* [TASK GOAL]:
Copy out the data below, substituting "Тагетес" for every occurrence of "Бархатцы" and leaving everything else unchanged.

►

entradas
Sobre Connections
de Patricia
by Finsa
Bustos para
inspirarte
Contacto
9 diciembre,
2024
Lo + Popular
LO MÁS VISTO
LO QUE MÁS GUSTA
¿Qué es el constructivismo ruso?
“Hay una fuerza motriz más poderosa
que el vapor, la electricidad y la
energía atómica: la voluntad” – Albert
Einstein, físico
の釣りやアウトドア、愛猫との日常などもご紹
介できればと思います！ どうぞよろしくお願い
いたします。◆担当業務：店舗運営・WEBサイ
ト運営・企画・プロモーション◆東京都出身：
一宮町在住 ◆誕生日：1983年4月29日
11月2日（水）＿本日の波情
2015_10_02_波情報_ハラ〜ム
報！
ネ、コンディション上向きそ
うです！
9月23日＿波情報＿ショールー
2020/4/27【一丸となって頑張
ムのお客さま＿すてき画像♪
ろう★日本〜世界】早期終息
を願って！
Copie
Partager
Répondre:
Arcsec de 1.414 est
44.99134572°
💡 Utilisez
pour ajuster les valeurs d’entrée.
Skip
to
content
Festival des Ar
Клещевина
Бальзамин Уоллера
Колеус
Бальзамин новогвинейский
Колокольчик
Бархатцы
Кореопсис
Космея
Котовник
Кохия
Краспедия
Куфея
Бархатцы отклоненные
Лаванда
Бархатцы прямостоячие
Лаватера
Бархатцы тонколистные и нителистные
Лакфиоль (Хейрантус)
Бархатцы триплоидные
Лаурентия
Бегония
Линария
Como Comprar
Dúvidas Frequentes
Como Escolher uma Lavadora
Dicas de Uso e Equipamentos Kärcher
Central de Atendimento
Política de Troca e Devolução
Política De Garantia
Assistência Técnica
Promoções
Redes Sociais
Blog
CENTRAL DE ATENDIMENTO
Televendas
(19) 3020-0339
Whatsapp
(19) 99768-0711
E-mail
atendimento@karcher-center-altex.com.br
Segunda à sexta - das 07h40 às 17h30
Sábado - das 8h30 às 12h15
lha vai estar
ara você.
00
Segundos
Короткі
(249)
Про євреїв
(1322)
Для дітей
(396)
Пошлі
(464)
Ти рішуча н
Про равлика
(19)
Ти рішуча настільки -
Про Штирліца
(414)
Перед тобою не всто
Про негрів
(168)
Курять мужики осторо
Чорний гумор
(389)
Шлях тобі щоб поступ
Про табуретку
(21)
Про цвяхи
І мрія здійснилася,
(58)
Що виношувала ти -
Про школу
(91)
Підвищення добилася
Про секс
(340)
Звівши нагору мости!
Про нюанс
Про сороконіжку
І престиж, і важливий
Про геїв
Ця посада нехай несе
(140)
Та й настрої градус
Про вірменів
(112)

◄

* [WRITTEN SOLUTION]:
entradas
Sobre Connections
de Patricia
by Finsa
Bustos para
inspirarte
Contacto
9 diciembre,
2024
Lo + Popular
LO MÁS VISTO
LO QUE MÁS GUSTA
¿Qué es el constructivismo ruso?
“Hay una fuerza motriz más poderosa
que el vapor, la electricidad y la
energía atómica: la voluntad” – Albert
Einstein, físico
の釣りやアウトドア、愛猫との日常などもご紹
介できればと思います！ どうぞよろしくお願い
いたします。◆担当業務：店舗運営・WEBサイ
ト運営・企画・プロモーション◆東京都出身：
一宮町在住 ◆誕生日：1983年4月29日
11月2日（水）＿本日の波情
2015_10_02_波情報_ハラ〜ム
報！
ネ、コンディション上向きそ
うです！
9月23日＿波情報＿ショールー
2020/4/27【一丸となって頑張
ムのお客さま＿すてき画像♪
ろう★日本〜世界】早期終息
を願って！
Copie
Partager
Répondre:
Arcsec de 1.414 est
44.99134572°
💡 Utilisez
pour ajuster les valeurs d’entrée.
Skip
to
content
Festival des Ar
Клещевина
Бальзамин Уоллера
Колеус
Бальзамин новогвинейский
Колокольчик
Тагетес
Кореопсис
Космея
Котовник
Кохия
Краспедия
Куфея
Тагетес отклоненные
Лаванда
Тагетес прямостоячие
Лаватера
Тагетес тонколистные и нителистные
Лакфиоль (Хейрантус)
Тагетес триплоидные
Лаурентия
Бегония
Линария
Como Comprar
Dúvidas Frequentes
Como Escolher uma Lavadora
Dicas de Uso e Equipamentos Kärcher
Central de Atendimento
Política de Troca e Devolução
Política De Garantia
Assistência Técnica
Promoções
Redes Sociais
Blog
CENTRAL DE ATENDIMENTO
Televendas
(19) 3020-0339
Whatsapp
(19) 99768-0711
E-mail
atendimento@karcher-center-altex.com.br
Segunda à sexta - das 07h40 às 17h30
Sábado - das 8h30 às 12h15
lha vai estar
ara você.
00
Segundos
Короткі
(249)
Про євреїв
(1322)
Для дітей
(396)
Пошлі
(464)
Ти рішуча н
Про равлика
(19)
Ти рішуча настільки -
Про Штирліца
(414)
Перед тобою не всто
Про негрів
(168)
Курять мужики осторо
Чорний гумор
(389)
Шлях тобі щоб поступ
Про табуретку
(21)
Про цвяхи
І мрія здійснилася,
(58)
Що виношувала ти -
Про школу
(91)
Підвищення добилася
Про секс
(340)
Звівши нагору мости!
Про нюанс
Про сороконіжку
І престиж, і важливий
Про геїв
Ця посада нехай несе
(140)
Та й настрої градус
Про вірменів
(112)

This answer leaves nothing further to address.